Data Visualisations in Economics
For advice on making your own interactive online data visualisations, see our round-up of online tools.
Set of data visualisations that students can step through to explore inequality within countries. Using data from 1980 to 2014, the tool introduces Lorenz curves and the Gini coefficient, skyscraper plots, and rich/poor income ratios. The display changes in response to the time slider and the users' selection of up to seven countries.
Interactive view of social mobility data for the United States. Two dozen different outcomes can be analysed, and the results segmented by gender, race and native/immigrant as well as geographically. The site has built-in tutorials, downloadable data and the ability to upload and overlay your own data. There is a permalink feature that allows you to bookmark and share the exact state of the map you are looking at. The "stories" function shows how the data have been used to reach specific research conclusions. In Advanced Mode, it is possible to filter for specific ranges of values.
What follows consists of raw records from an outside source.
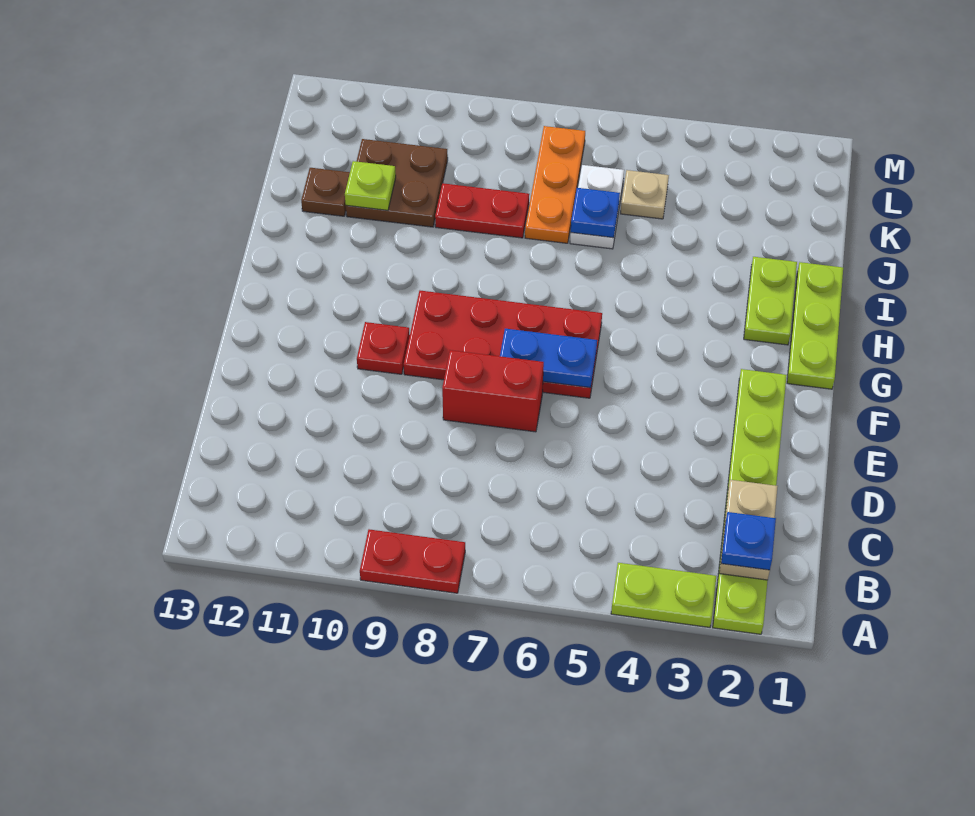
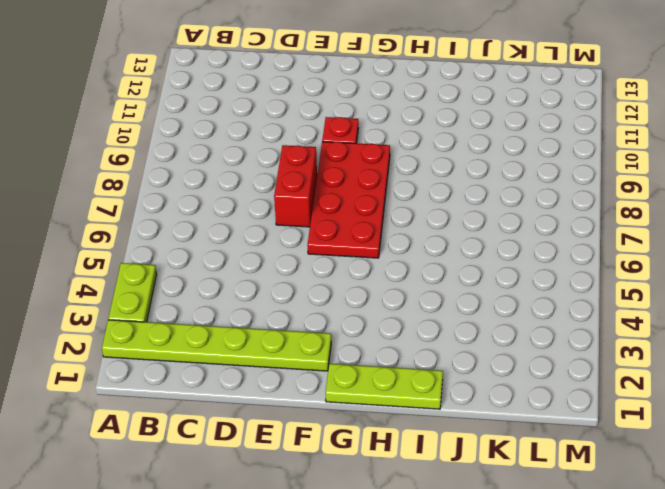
none -> red plate A8:A9 level 1
none -> lime plate H2:I2 level 1
none -> white plate J6:K6 level 1

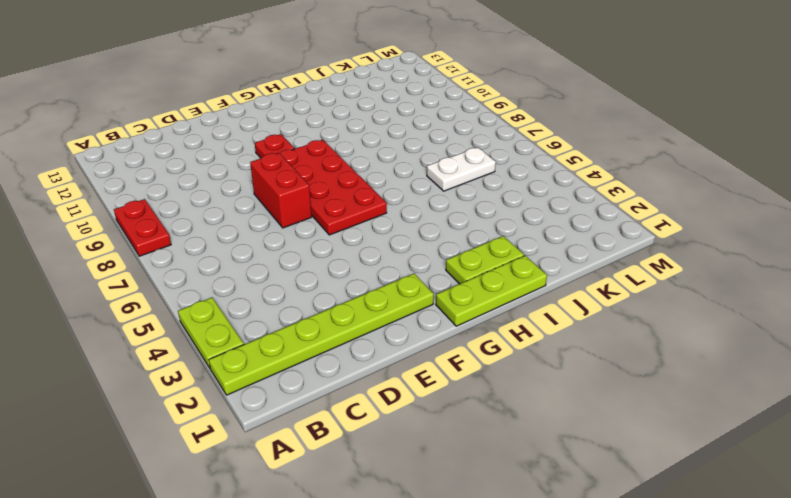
none -> orange plate J7:L7 level 1
none -> red plate J8:J9 level 1
none -> brown plate J10:K11 level 1

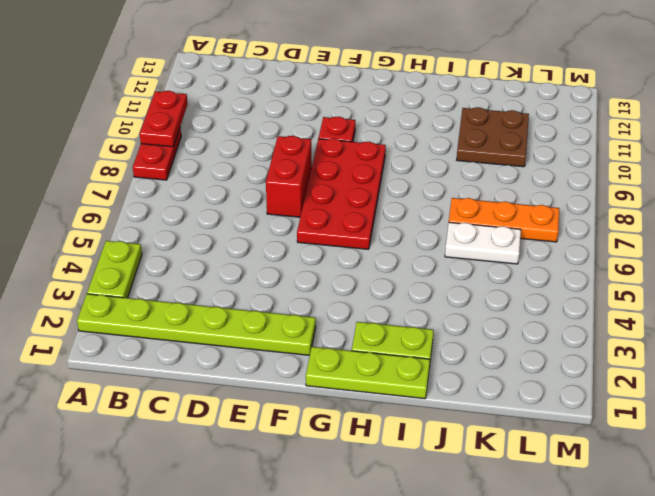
red plate A9:A10 level 2 -> red plate J8:J9 level 1
none -> brown plate J12 level 1
none -> tan plate K5 level 1
none -> tan plate B2:C2 level 2

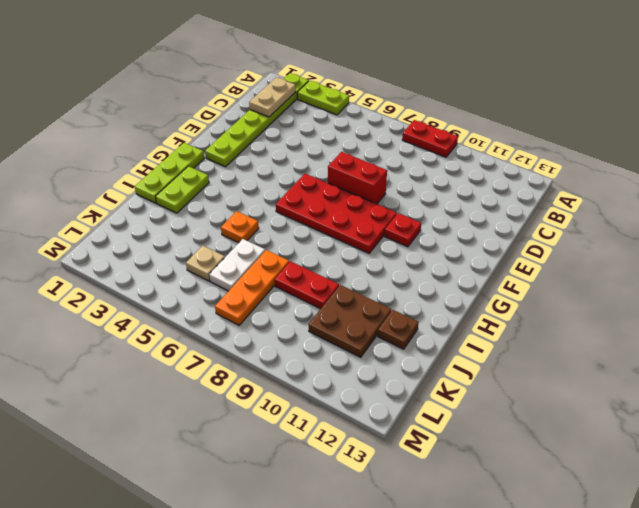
orange plate I5 level 1 -> none
none -> blue plate F6:F7 level 2
none -> blue plate J6 level 2
none -> lime plate J11 level 2

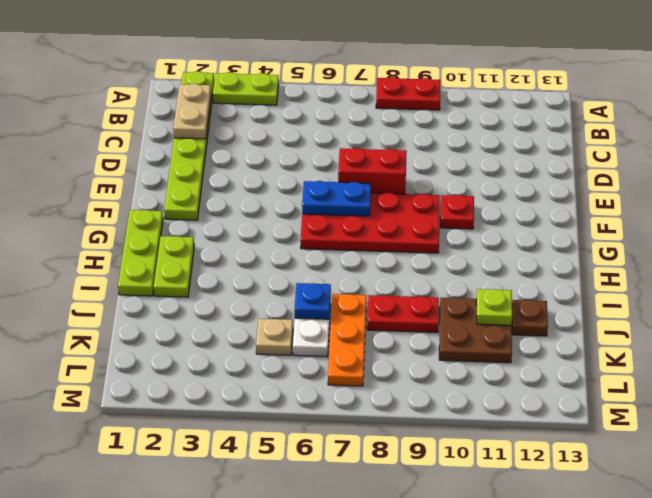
none -> blue plate B2 level 3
Interactive graph of UK income inequality (Gini coefficient) versus household disposable income (for a selectable percentile) from 1964 to 2018, with the line colour-coded by Prime Minister.
The site is in German, but still useable without the language as it generates graphs of rental price per square metre on a zoomable map, showing East/West and urban/rural differences.
Impressive visualisation of house price changes in England and Wales, derived from Land Registry data and Ordnance Survey data. It colour-codes the price changes of individual properties and can be filtered by price or by change in price.
Interactive, zoomable map of England which colour-codes areas by different measures of deprivation, including the Index of Multiple Deprivation (IMD). Selecting a location brings up facts and figures about its measures of deprivation. The mouse wheel can be used to zoom in or out, and places can be searched by name.
Aiming to "make data on world development understandable, enjoyable and free", Gapminder offers interactive uses of technology to humanise economic data. These include "Dollar Street", in which you tour homes that are representative of various incomes, as well as several interactive graphs of health, income and education.
This is a simple interactive graph to illustrate the transition that happened with the Industrial Revolution. It shows real wage data for London craftsmen over a long period, along with the population of London. A timeline of significant events in London can optionally be superimposed. The viewer controls how much of the graph is visible, either by clicking and dragging or by moving controls underneath. It was created to be used in lectures, showing part of the graph at first and prompting students to predict what comes next.
Interactive visualisation of the US Federal Income Tax system as of 2012. Readers can click and drag thresholds and marginal rates, and see a dynamic graph of effective tax rate. The graph also shows the change in tax revenue based on IRS, Census, and NBER data .
Interactive visualisation of the Saez and Zucman analysis of Senator Elizabeth Warren's proposal for a wealth tax in the US. Readers can choose the thresholds and tax rates for any number of brackets, and get a dynamic graph of effective tax rate, along with estimates of taxes raised and of proportion of tax payers affected. The documentation shows all the data, code, and assumptions used in the analysis.
Interactive workbook using the Tableau.com platform, visualising the US housing market from 1996 to 2017. As well as an instructions tab, there are four interactive tabs. The first of these gives a US map with time series of house prices by state. Ctrl-clicking on individual states adds or removes them from the time series display. This view can be filtered in various ways. The second has home value time series for selected metro areas, and the remaining tabs are scatter-plots of home value versus rent
Interactive maps, some with images and links, relating to famous economists. These have been generated with the Wikidata service - a sister project of Wikipedia - which in turn uses Open Street Map. The data themselves are free for reuse without any restriction. The maps and images are available under a variety of Creative Commons licences.